● What you will do:
Below are lines of data; count those that contain "contract" and give the total alone.

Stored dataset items
--
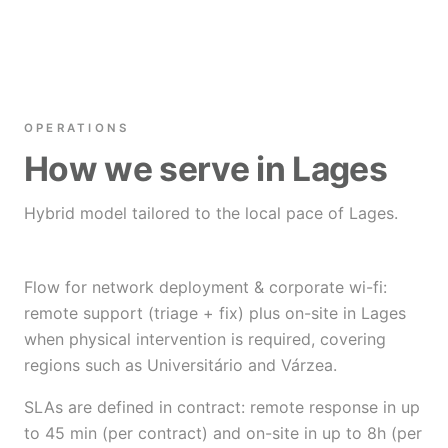
OPERATIONS
How we serve in Lages
Hybrid model tailored to the local pace of Lages.
Flow for network deployment & corporate wi-fi:
remote support (triage + fix) plus on-site in Lages
when physical intervention is required, covering
regions such as Universitário and Várzea.
SLAs are defined in contract: remote response in up
to 45 min (per contract) and on-site in up to 8h (per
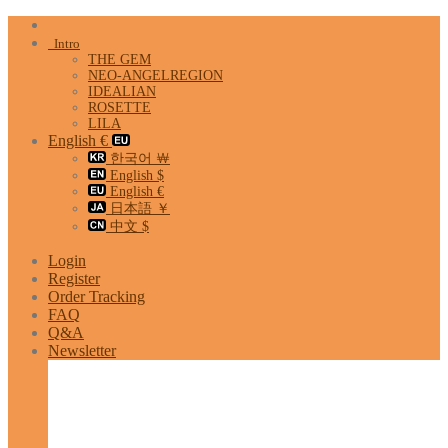
Skip
to
Intro
content
THE GEM
NEO-ANGELREGION
IDEALIAN
ROSETTE
LILA
English €
한국어 ￦
English $
English €
日本語 ￥
中文 $
Login
Register
Order Tracking
FAQ
Q&A
Newsletter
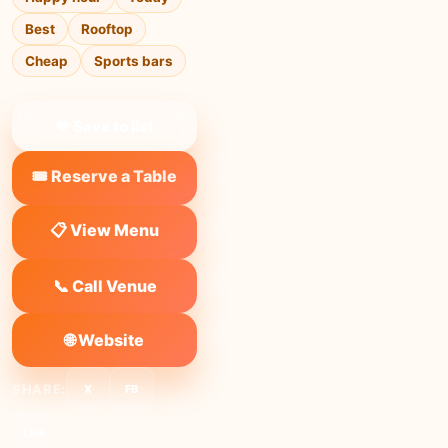
Best
Rooftop
Cheap
Sports bars
❤ Save to list
🎟️ Reserve a Table
📋 View Menu
📞 Call Venue
🌐 Website
SHARE:
X
FB
Link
--
● Output of the exercise:
2